During the menstrual cycle, natural hormonal fluctuations in a woman’s body activate reproductive processes that are reflected in changes within the reproductive organs, external appearance, and physical, emotional, and cognitive functioning.

The activity of estrogens during the first (preovulatory) phase of the cycle results in:

• maintenance of basal body temperature at an unchanged low level,
• gradual regeneration of the endometrium,
• lifting, softening, and opening of the cervix,
• progressive changes in cervical mucus from less fertile to more fertile.

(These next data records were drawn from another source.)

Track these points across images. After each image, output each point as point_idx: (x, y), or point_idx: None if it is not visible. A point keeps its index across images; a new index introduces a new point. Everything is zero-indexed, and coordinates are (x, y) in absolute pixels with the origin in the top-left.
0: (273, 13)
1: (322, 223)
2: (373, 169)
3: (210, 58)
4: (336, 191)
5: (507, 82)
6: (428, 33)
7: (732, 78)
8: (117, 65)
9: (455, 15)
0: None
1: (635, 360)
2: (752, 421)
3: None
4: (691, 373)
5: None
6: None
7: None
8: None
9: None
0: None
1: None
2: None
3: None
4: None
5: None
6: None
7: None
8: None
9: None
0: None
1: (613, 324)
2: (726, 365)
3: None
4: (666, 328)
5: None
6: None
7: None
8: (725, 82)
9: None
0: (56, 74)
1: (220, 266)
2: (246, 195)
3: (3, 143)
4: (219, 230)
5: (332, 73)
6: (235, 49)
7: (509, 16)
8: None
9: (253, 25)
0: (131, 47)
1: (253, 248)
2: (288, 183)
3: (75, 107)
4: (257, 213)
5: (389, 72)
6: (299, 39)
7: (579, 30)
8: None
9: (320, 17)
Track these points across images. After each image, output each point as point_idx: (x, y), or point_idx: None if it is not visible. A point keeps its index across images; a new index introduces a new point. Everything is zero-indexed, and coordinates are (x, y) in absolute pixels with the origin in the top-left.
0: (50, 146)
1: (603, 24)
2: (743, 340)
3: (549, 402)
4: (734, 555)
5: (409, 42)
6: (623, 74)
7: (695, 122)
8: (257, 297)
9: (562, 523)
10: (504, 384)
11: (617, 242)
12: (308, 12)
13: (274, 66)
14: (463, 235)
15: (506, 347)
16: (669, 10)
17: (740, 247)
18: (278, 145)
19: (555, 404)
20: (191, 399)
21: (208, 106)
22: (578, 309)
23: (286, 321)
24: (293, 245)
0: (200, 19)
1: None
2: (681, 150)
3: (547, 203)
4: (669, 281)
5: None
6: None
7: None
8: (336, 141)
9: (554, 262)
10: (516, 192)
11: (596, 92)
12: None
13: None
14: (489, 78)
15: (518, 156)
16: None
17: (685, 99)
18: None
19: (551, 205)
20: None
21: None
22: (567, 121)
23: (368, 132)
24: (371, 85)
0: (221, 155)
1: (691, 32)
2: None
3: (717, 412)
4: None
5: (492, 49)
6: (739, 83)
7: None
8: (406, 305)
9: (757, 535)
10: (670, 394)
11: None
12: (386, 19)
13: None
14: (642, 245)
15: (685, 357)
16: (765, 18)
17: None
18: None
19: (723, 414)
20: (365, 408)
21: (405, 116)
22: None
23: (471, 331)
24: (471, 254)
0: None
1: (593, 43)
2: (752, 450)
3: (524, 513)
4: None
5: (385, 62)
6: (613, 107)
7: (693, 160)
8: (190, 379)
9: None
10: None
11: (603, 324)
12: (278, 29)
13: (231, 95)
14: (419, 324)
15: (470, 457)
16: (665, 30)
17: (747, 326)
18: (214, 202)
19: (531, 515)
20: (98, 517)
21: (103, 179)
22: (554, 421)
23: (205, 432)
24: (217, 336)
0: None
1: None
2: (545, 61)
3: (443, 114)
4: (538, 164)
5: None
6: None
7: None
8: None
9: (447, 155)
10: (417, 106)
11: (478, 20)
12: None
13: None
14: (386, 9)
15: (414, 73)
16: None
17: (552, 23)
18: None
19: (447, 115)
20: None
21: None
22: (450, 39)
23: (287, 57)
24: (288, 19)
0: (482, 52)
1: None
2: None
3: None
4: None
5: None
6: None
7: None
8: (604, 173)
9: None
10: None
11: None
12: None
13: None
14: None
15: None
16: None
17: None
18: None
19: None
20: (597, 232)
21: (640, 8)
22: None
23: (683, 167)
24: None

During the period of highest estrogen levels, many women experience improved mood, increased physical energy, greater efficiency, enhanced concentration, increased libido, and a generally more attractive appearance. However, the estrogen phase is relatively unstable, varies from cycle to cycle, and is particularly sensitive to stress, medication, and other external factors that may disrupt it.

In contrast, the increased concentration of progesterone in the second (postovulatory) phase of the cycle leads to:

• an increase in basal body temperature of at least 0.2°C,
• inhibition of further ovulation,
• a sensation of breast fullness,
• secretory changes in the endometrium in preparation for possible embryo implantation,
• closing, lowering, and firming of the cervix,
• thickening of cervical mucus.

During the progesterone phase, women may more often experience decreased physical and emotional well-being, fatigue and sleepiness, increased irritability, reduced concentration and cognitive performance, decreased libido, and skin problems.